Air and HVAC filters are designed to filter contaminants or pollutants from the air passing through them. Cleaning and filtering the air can help reduce pollutants in the air, including particles that contain viruses. HVAC systems in large buildings typically filter air before it is distributed throughout the building, so consider upgrading HVAC filters as appropriate for your specific building and HVAC system (consult an HVAC professional). In one study, HEPA air purifiers significantly decreased the concentration of allergens (which were predominantly dust mites) in both air and bedding. Research shows that HEPA air purifiers can reduce indoor toxins produced by 3D printers, although it is more effective if the filter is integrated into the printer itself.
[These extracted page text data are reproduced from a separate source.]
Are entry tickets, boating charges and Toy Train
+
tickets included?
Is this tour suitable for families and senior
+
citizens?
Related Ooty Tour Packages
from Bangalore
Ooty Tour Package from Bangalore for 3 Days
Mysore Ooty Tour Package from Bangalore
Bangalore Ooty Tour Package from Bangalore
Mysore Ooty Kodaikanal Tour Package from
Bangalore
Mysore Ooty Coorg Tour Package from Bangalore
The Clean Air Supply Rate (CADR) is a number you'll find on most air purifier packaging, or at least any company that voluntarily ships their machine to the Appliance Manufacturers Association (AHAM).
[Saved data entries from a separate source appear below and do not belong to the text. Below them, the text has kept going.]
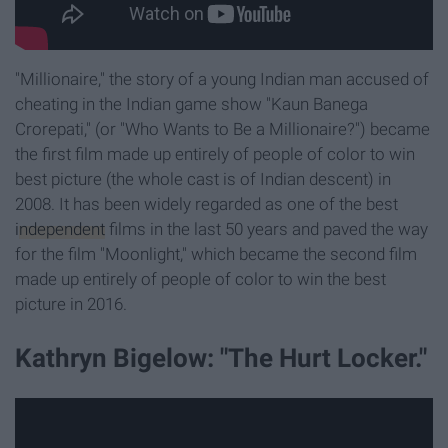
"Millionaire," the story of a young Indian man accused of
cheating in the Indian game show "Kaun Banega
Crorepati," (or "Who Wants to Be a Millionaire?") became
the first film made up entirely of people of color to win
best picture (the whole cast is of Indian descent) in
2008. It has been widely regarded as one of the best
independent
films in the last 50 years and paved the way
for the film "Moonlight," which became the second film
made up entirely of people of color to win the best
picture in 2016.
Kathryn Bigelow: "The Hurt Locker."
Many air purifiers work through a filtration system to remove particles from the air and recirculate clean air. So yes, using air filters alone cannot guarantee adequate air quality, especially when there are significant sources of pollutants and insufficient ventilation. Homes have a portable indoor air purifier, including those that come as part of a fan, says Perry Santanachote, home editor of Consumer Reports. While this improves air quality, these particles remain and can recirculate in the air the next time you sweep, sit on the couch, lean on a wall, or walk on the floor. Try to place your air purifier where there is airflow and where you think there is a high concentration of pollutants.
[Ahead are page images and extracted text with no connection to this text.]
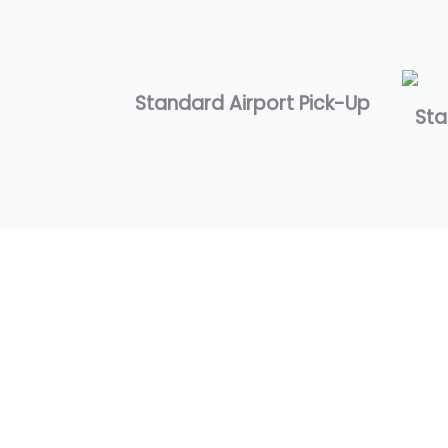
Standard Airport Pick-Up
Sta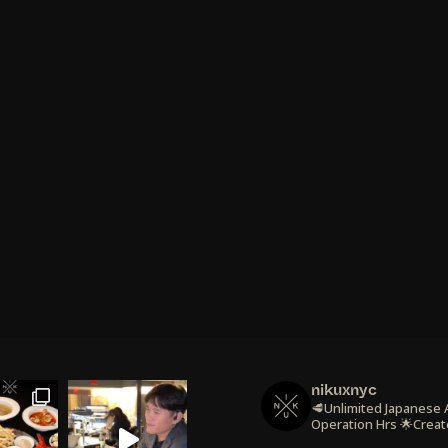
nikuxnyc
🥩Unlimited Japanese
Operation Hrs
🌟Creat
Research has shown that HEPA filters are very effective in removing fungi, mold and other allergens from indoor air. Air purifiers can reduce these pollutants and help you feel better, but not all air purifiers are created equal. As air moves through the filter, contaminants and particles are captured, and clean air is expelled into the living space. Some models claim to clean countertops and other surfaces as well as treated air is expelled from the vents throughout your home. If routine allergies or asthma symptoms adversely affect your life, evidence that a HEPA filter improves respiratory health may encourage you to seek an air purifier. If you want to do your best, there are units with multiple filters to capture particles in the air plus an activated carbon filter to eliminate odors.